§ WHAT TO WORK ON
Determine the count of lines in the following entries that contain the string "output". Write only the number.

- - - - - - -

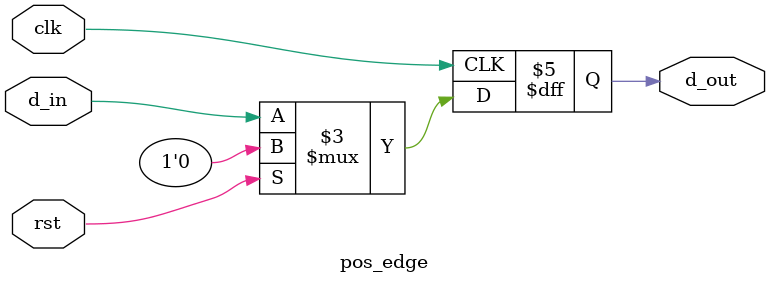
<source format=v>
module pos_edge (clk, rst, d_in, d_out);

  input d_in, clk, rst;
  output reg d_out;

   always @(posedge clk)
     begin
	if(rst)
	 d_out<= 0;
	else
         d_out <= d_in;
     end

endmodule

</source>
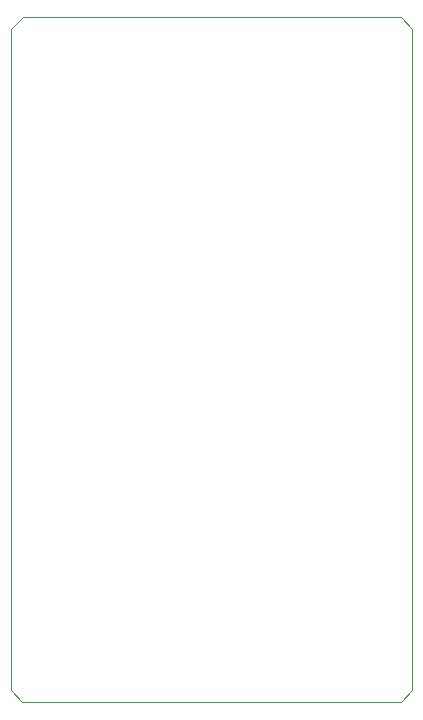
<source format=gbr>
%TF.GenerationSoftware,KiCad,Pcbnew,8.0.5*%
%TF.CreationDate,2024-11-12T16:02:30-04:00*%
%TF.ProjectId,RAMAUXB_V2_Github,52414d41-5558-4425-9f56-325f47697468,rev?*%
%TF.SameCoordinates,Original*%
%TF.FileFunction,Profile,NP*%
%FSLAX46Y46*%
G04 Gerber Fmt 4.6, Leading zero omitted, Abs format (unit mm)*
G04 Created by KiCad (PCBNEW 8.0.5) date 2024-11-12 16:02:30*
%MOMM*%
%LPD*%
G01*
G04 APERTURE LIST*
%TA.AperFunction,Profile*%
%ADD10C,0.100000*%
%TD*%
G04 APERTURE END LIST*
D10*
X110000000Y-88030000D02*
X78000000Y-88030000D01*
X111000000Y-89030000D02*
X111000000Y-145040000D01*
X77990000Y-146040000D02*
X78000000Y-146040000D01*
X111000000Y-145040000D02*
X110000000Y-146040000D01*
X76990000Y-145040000D02*
X77990000Y-146040000D01*
X78000000Y-88030000D02*
X77000000Y-89030000D01*
X76990000Y-89030000D02*
X76990000Y-145040000D01*
X77000000Y-89030000D02*
X76990000Y-89030000D01*
X110000000Y-88030000D02*
X111000000Y-89030000D01*
X110000000Y-146040000D02*
X78000000Y-146040000D01*
M02*

</source>
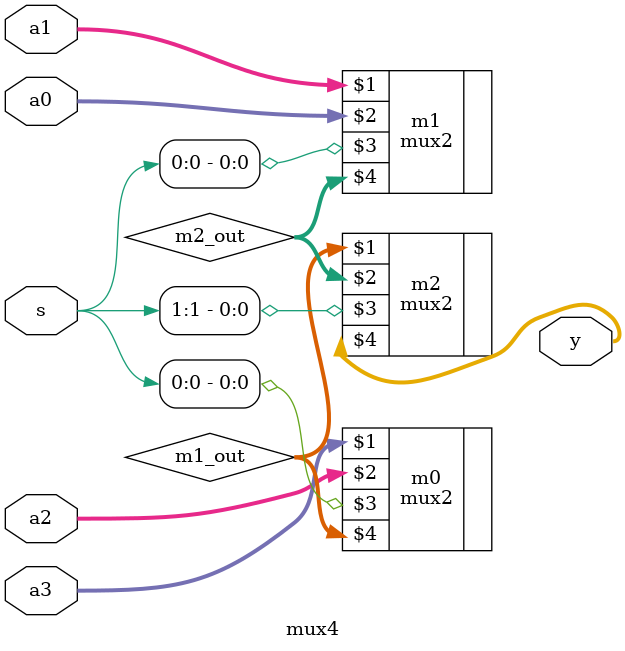
<source format=v>
`timescale 1ns / 1ps
module mux4( input [3:0] a0, a1, a2, a3 , input [1:0] s , output [3:0] y
    );
	 wire [3:0] m1_out, m2_out;
	 mux2 m0(a3 , a2 , s[0] , m1_out);
	 mux2 m1(a1 , a0 , s[0] , m2_out);
	 mux2 m2(m1_out , m2_out , s[1] , y);
	 


endmodule

</source>
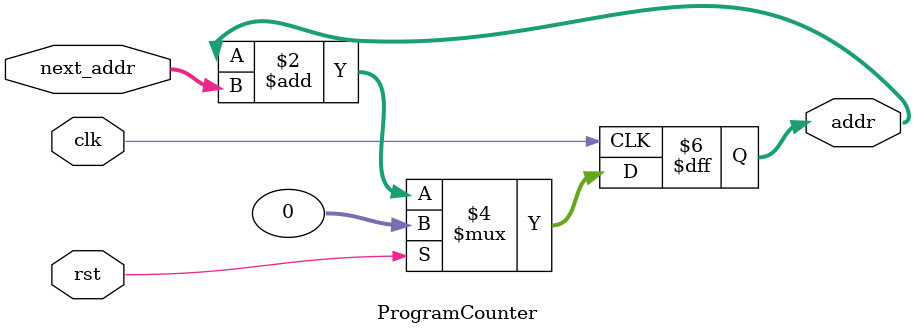
<source format=v>

`timescale 1ns/1ns

module ProgramCounter(clk, rst, next_addr, addr);
    parameter memorySize = 16;
	input clk, rst;
	input [31:0] next_addr;
	output reg [31:0] addr;
	
	always @ (posedge clk) begin
		if (rst)
			addr <= 32'b0;
		else
			addr <= addr + next_addr;
	end
endmodule

</source>
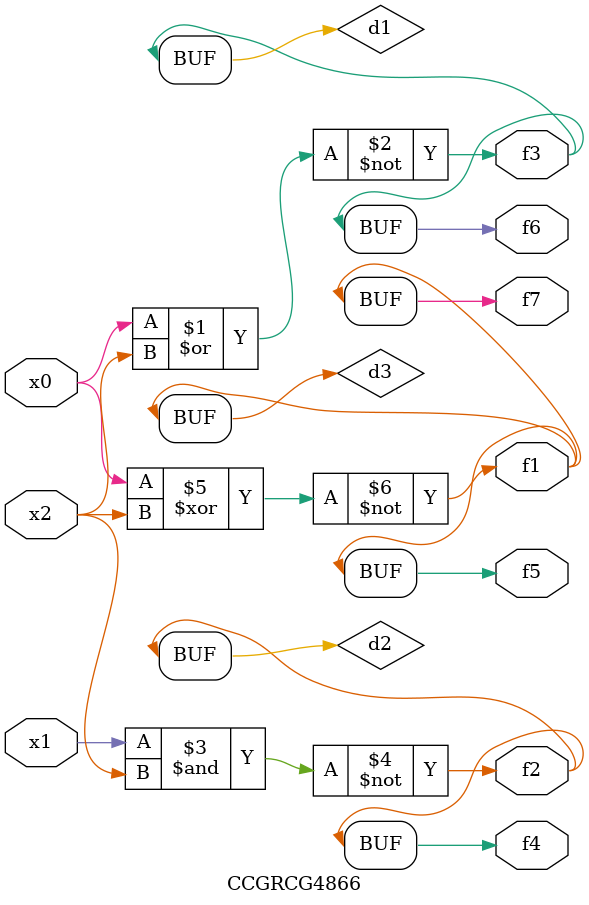
<source format=v>
module CCGRCG4866(
	input x0, x1, x2,
	output f1, f2, f3, f4, f5, f6, f7
);

	wire d1, d2, d3;

	nor (d1, x0, x2);
	nand (d2, x1, x2);
	xnor (d3, x0, x2);
	assign f1 = d3;
	assign f2 = d2;
	assign f3 = d1;
	assign f4 = d2;
	assign f5 = d3;
	assign f6 = d1;
	assign f7 = d3;
endmodule

</source>
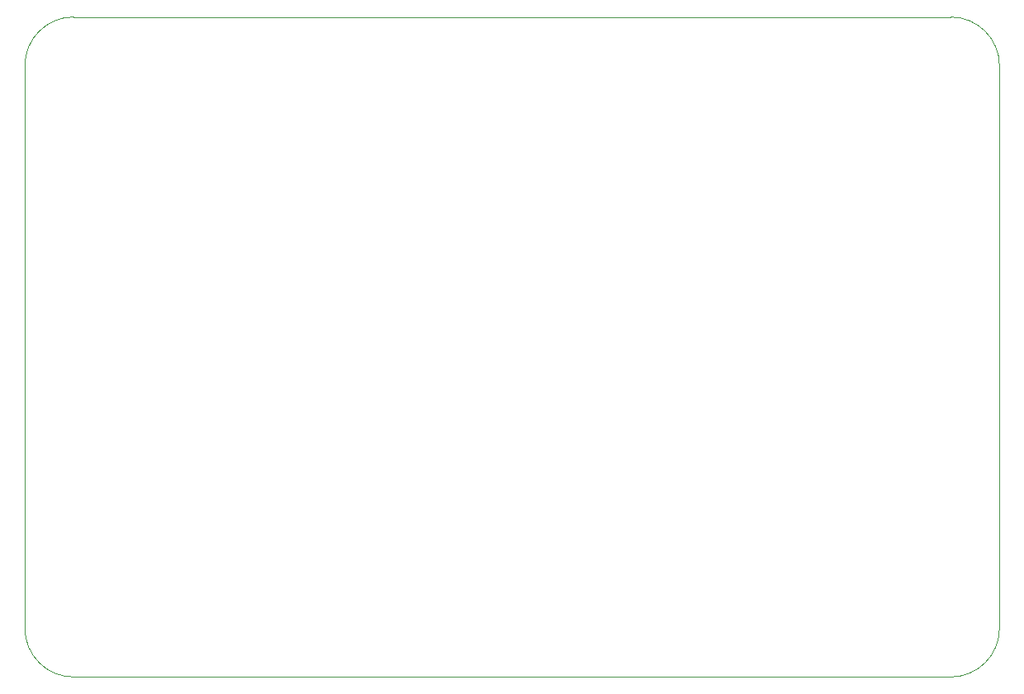
<source format=gbr>
%TF.GenerationSoftware,KiCad,Pcbnew,9.0.5*%
%TF.CreationDate,2025-10-16T19:16:23+10:00*%
%TF.ProjectId,12v-2x6,3132762d-3278-4362-9e6b-696361645f70,1*%
%TF.SameCoordinates,Original*%
%TF.FileFunction,Profile,NP*%
%FSLAX46Y46*%
G04 Gerber Fmt 4.6, Leading zero omitted, Abs format (unit mm)*
G04 Created by KiCad (PCBNEW 9.0.5) date 2025-10-16 19:16:23*
%MOMM*%
%LPD*%
G01*
G04 APERTURE LIST*
%TA.AperFunction,Profile*%
%ADD10C,0.100000*%
%TD*%
G04 APERTURE END LIST*
D10*
X48000000Y-96800000D02*
X48000000Y-39000000D01*
X148000000Y-39000000D02*
X147999711Y-96853757D01*
X53000000Y-101800000D02*
G75*
G02*
X48000000Y-96800000I0J5000000D01*
G01*
X143000289Y-101800000D02*
X53000000Y-101800000D01*
X143000000Y-34000000D02*
G75*
G02*
X148000000Y-39000000I0J-5000000D01*
G01*
X53000000Y-34000000D02*
X143000000Y-34000000D01*
X147999711Y-96853760D02*
G75*
G02*
X143000000Y-101800000I-4999711J53760D01*
G01*
X48000000Y-39000000D02*
G75*
G02*
X53000000Y-34000000I5000000J0D01*
G01*
M02*

</source>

- - - - - - -

§ WRITTEN SOLUTION
4